Excerpt from the dataset
++++++++++
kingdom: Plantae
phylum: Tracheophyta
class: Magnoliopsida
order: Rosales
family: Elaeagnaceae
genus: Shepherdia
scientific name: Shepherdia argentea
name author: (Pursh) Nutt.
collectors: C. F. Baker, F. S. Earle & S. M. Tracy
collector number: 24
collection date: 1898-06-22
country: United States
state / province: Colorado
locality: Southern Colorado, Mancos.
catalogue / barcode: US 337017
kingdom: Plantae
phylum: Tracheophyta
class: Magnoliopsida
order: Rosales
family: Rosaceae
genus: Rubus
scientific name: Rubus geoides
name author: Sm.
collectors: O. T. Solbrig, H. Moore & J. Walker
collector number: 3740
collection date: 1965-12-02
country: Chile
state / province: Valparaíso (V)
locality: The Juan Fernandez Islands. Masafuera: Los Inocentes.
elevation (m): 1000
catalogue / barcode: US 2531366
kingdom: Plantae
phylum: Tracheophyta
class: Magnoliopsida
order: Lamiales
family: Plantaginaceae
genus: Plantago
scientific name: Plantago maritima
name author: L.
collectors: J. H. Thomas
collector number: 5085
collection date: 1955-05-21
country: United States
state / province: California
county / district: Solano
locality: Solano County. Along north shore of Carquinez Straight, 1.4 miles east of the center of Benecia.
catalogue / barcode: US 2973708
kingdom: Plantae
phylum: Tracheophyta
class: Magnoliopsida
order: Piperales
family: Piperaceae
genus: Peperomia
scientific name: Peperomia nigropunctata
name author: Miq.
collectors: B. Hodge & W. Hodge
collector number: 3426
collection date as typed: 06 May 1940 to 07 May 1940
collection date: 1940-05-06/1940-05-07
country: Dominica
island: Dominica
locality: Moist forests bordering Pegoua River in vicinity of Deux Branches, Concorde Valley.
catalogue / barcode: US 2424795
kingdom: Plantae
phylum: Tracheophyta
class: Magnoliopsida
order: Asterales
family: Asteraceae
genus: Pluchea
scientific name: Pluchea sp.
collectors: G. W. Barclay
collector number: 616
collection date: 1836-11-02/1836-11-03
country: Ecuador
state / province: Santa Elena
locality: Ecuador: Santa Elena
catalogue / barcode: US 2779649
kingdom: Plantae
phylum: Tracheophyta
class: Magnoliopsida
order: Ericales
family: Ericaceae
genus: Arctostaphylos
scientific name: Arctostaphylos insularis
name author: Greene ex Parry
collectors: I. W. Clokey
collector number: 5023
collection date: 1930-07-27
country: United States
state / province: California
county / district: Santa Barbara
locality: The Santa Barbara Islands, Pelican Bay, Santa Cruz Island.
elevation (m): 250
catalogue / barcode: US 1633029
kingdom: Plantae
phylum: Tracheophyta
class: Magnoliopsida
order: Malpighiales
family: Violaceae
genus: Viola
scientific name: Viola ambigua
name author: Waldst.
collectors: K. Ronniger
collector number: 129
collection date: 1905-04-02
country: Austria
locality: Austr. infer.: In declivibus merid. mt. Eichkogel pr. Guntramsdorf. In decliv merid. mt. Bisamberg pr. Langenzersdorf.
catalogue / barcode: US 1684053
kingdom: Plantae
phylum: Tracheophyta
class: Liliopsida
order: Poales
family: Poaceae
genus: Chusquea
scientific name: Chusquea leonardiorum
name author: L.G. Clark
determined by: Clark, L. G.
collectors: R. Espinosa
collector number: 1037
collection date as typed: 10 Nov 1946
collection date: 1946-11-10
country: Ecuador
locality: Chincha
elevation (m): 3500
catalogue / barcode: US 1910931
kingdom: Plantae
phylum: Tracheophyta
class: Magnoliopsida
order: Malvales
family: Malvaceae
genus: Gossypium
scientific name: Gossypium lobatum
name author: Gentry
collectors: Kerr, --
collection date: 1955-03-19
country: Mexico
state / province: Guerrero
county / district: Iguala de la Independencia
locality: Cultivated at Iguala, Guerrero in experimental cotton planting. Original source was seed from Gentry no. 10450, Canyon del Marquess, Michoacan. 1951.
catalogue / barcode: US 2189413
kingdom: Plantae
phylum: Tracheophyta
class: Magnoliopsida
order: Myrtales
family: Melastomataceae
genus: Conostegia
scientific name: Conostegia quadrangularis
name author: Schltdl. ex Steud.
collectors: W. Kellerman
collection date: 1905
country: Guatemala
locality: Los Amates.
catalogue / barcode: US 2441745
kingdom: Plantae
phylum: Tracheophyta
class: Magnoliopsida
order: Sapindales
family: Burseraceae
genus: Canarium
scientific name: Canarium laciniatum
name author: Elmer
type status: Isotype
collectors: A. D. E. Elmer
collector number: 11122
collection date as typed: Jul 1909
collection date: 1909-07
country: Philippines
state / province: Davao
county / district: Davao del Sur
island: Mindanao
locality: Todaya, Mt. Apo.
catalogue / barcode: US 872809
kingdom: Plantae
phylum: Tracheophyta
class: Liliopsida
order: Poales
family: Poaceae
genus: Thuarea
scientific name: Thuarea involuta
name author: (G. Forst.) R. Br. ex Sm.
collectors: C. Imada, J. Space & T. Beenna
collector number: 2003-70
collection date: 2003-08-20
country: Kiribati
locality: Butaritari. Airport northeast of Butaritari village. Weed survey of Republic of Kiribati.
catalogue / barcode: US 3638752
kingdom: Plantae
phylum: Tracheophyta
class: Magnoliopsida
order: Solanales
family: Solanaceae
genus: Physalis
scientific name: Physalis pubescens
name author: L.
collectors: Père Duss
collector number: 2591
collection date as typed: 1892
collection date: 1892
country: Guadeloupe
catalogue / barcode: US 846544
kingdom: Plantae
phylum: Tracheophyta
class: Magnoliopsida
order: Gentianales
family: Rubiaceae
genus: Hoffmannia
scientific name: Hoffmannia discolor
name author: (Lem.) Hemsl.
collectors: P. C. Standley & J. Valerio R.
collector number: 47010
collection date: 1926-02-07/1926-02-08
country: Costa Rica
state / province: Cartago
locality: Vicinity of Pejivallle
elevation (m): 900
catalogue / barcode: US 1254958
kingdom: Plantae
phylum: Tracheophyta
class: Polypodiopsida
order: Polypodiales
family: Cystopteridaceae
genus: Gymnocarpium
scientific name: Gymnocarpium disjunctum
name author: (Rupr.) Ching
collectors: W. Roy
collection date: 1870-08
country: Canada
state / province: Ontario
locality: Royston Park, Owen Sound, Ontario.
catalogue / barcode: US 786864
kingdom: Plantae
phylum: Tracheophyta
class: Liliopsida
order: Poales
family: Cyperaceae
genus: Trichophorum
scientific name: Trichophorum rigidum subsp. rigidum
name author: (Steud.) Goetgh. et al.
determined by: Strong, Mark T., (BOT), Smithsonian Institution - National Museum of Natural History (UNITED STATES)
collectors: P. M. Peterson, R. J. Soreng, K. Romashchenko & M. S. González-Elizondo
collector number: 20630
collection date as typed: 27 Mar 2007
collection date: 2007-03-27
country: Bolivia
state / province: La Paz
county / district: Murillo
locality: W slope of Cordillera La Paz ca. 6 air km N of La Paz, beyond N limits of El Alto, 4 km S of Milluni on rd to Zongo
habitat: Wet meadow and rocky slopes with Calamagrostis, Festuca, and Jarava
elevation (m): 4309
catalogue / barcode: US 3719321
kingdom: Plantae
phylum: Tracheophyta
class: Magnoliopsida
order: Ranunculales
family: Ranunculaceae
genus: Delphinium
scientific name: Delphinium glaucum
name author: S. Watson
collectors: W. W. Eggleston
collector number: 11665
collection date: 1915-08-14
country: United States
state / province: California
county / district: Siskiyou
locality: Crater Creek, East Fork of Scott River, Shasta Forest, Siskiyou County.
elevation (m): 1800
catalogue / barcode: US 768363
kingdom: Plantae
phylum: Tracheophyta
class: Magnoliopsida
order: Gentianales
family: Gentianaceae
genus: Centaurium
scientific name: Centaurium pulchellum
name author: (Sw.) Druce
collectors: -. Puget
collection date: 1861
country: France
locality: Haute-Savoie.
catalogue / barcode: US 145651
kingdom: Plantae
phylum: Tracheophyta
++++++++++
**WRITTEN INSTRUCTION**
Please return every line above that contains the word "elevation".

**EXPECTED ANSWER**
elevation (m): 1000
elevation (m): 250
elevation (m): 3500
elevation (m): 900
elevation (m): 4309
elevation (m): 1800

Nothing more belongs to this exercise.